#### [Verplichte opdrachten]
1. Waarom mag je volgens het stuk over Reve in woordenboeken de genoemde woorden officieel goedgekeurd noemen? Antwoord in één tot drie zinnen.
2. Schrijf het stuk over Reve in woordenboeken verder, te beginnen na de laatste zin.

#### [Tekstgedeelte]
□ □ □ □ □ □ □

Alle tot nu genoemde woorden (met uitzondering van datisme) zijn officieel goedgekeurd, d.w.z. ze komen voor in twaalfde druk van Van Dale (1992). Er doen er echter vast veel meer de ronde, die niet vastgelegd zijn. Weliswaar wordt Reviaans vermeld in Van Dale (met de weinig verhelderende uitleg `in de stijl van de schrijver G. (K. van het) Reve: reviaanse somberheid’) en ook in het Homo-erotisch woordenboek (Amsterdam, 1988) van Arendo Joustra: ‘in de stijl van de schrijver Gerard Reve. Typische reviaanse woorden en uitdrukkingen zijn: beroeren, ‘n man, de ware liefde valt van achteren aan, geheime opening’.

Persoonlijk stel ik me bij reviaanse somberheid iets anders voor, maar belangrijker is dat in beide woordenboeken niets te vinden is over het voor het werk van deze schrijver zo relevante revisme en de revistische liefde, d.w.z. die waarbij de revist genot ontleent aan het toekijken hoe het object van zijn liefde zijn lusten botviert op een derde, doorgaans een onweerstaanbaar aantrekkelijke jongeling in strakke spijkerbroek.

□ □ □ □ □ □ □

#### [Inhoud dataset]
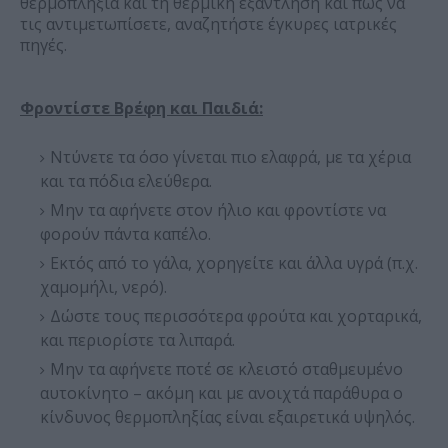
θερμοπληξία και τη θερμική εξάντληση και πώς να
τις αντιμετωπίσετε, αναζητήστε έγκυρες ιατρικές
πηγές.
Φροντίστε Βρέφη και Παιδιά:
Ντύνετε τα όσο γίνεται πιο ελαφρά, με τα χέρια
και τα πόδια ελεύθερα.
Μην τα αφήνετε στον ήλιο και φροντίστε να
φορούν πάντα καπέλο.
Εκτός από το γάλα, χορηγείτε και άλλα υγρά (π.χ.
χαμομήλι, νερό).
Δώστε τους περισσότερα φρούτα και χορταρικά,
και περιορίστε τα λιπαρά.
Μην τα αφήνετε ποτέ σε κλειστό σταθμευμένο
αυτοκίνητο – ακόμη και με ανοιχτά παράθυρα ο
κίνδυνος θερμοπληξίας είναι εξαιρετικά υψηλός.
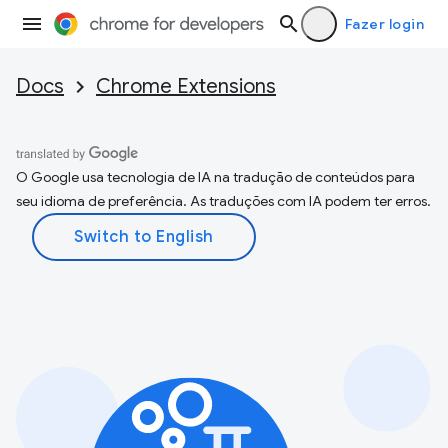
Fazer login
Docs
Chrome Extensions
O Google usa tecnologia de IA na tradução de conteúdos para
seu idioma de preferência. As traduções com IA podem ter erros.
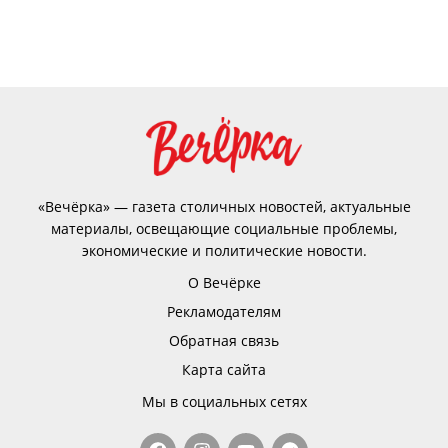
«Вечёрка» — газета столичных новостей, актуальные
материалы, освещающие социальные проблемы,
экономические и политические новости.
О Вечёрке
Рекламодателям
Обратная связь
Карта сайта
Мы в социальных сетях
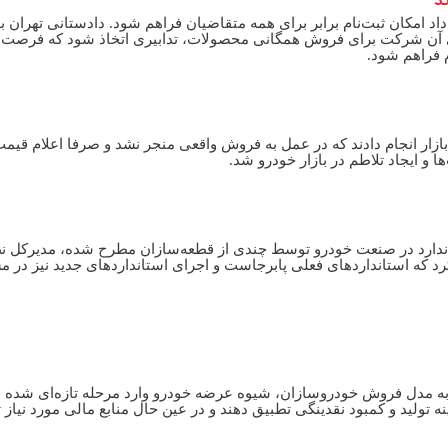
د
 داد امکان ثبت‌نام برابر برای همه متقاضیان فراهم شود. دادستانی تهران ب
بعدی آن شرکت برای فروش همگانی محصولات، تدابیری اتخاذ شود که فرصت
م فراهم شود.
ازار انجام دادند که در عمل به فروش واقعی منجر نشد و صرفا اعلام قیم
 ایجاد تلاطم در بازار خودرو شد.
تاندارد در صنعت خودرو توسط چندی از قطعه‌سازان مطرح شده، مدیرکل 
کرد که استانداردهای فعلی پابرجاست و اجرای استانداردهای جدید نیز در م
 به مدل فروش خودروسازان، شیوه عرضه خودرو وارد مرحله تازه‌ای شده 
 تولید و کمبود نقدینگی تطبیق دهند و در عین حال منابع مالی مورد نیاز تو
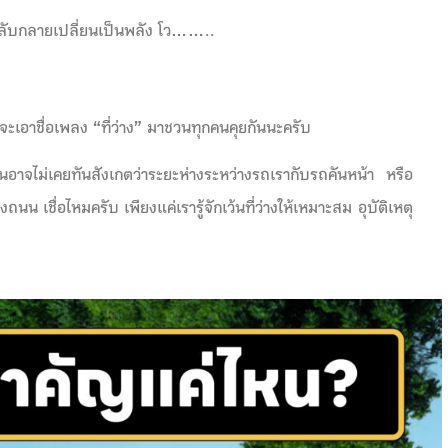
น กลับกลายเปลี่ยนเป็นพลัง โว……..
ะเอาชื่อเพลง “ที่ว่าง” มาชวนทุกคนคุยกันนะครับ
อาจไม่เคยทันสังเกตว่าระยะห่างระหว่างรถเรากับรถคันหน้า หรือ
 เชื่อไหมครับ เพียงแค่เรารู้จักเว้นที่ว่างให้เหมาะสม อุบัติเหตุ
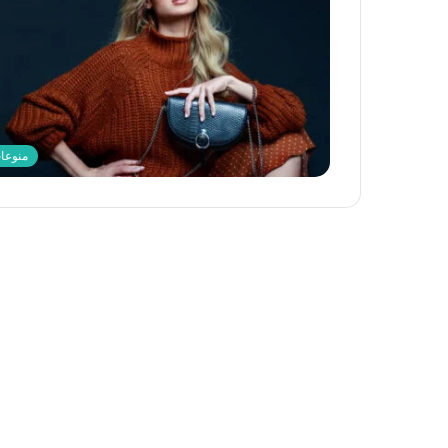
منوعا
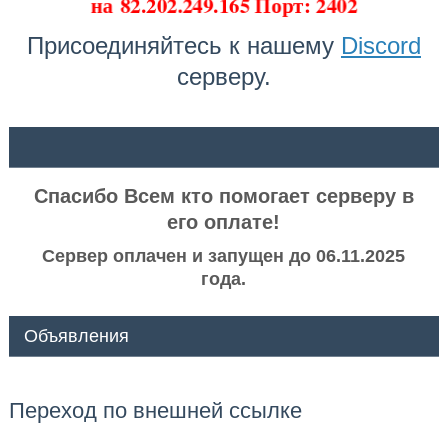
на
82.202.249.165 Порт: 2402
Присоединяйтесь к нашему
Discord
серверу.
ᅠ ᅠ
Спасибо Всем кто помогает серверу в
его оплате!
Сервер оплачен и запущен до 06.11.2025
года.
Объявления
Переход по внешней ссылке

□ □ □ □ □ □ □

#### [Antwoorden per onderdeel]
1. Ze staan in de twaalfde druk van Van Dale uit 1992. Alleen datisme valt daarbuiten.

2.
En nu we toch in de literair-homoseksuele hoek verwijlen, Andreas Burnier heeft haar naam geleend aan het burniertje, volgens Lesbiaans, Lexicon van de lesbotaal (Amsterdam, 1991) van Hanneke Kunst en Xandra Schutte, een ‘jongensachtige lesbienne, keurig in het pak gestoken. Naar de verschijning van de schrijfster Andreas Burnier, die steevast gekleed gaat in herenkostuums van de uitmuntendste kwaliteit’. Daarnaast vermeldt het boek nog het mini-burniertje en definieert het ‘meneertje’ als ‘een soort Burnier in zakformaat’. Hierbij mag niet onvermeld blijven, dat sapphijn voor ‘aanhangster van de Griekse beginselen’ en sapphisch voor ‘lesbisch’ komen van Sappho, de dichteres die in de zesde eeuw voor Chr. leefde op het Griekse eiland Lesbos. Vandaar ook de term lesbisch.

Een opvallend productieve bron van woorden en uitdrukkingen is de schelmenroman Don Quichot of, completer, El Ingenioso Hildalgo Don Quixote de la Mancha (1605-1615), vertaald als De geestrijke ridder Don Quichot van de Mancha, van Miguel de Cervantes Saavedra (1547-1616). Om te beginnen is er natuurlijk de naam Don Quichot, zoals die voorkomt in ‘Hij is een opvallende en echte Don Quichot’, in de betekenis van een hemelbestormer die fanatisme en gebrek aan realiteitszin combineert. In het verlengde daarvan bestaat de term donquichotterie, die in Van Dale wordt omschreven met ‘handeling of handelwijze die voortspruit uit onpraktisch en onberedeneerd idealisme’.
Hetzelfde personage komt in onze taal ook voor als ‘een ridder van de armzalige figuur’. Die karakterisering komt woordelijk uit het boek: el caballero de la trista figura, en is volgens het woordenboek een schertsende aanduiding voor ‘iemand die er ellendig uitziet of zich belachelijk maakt’.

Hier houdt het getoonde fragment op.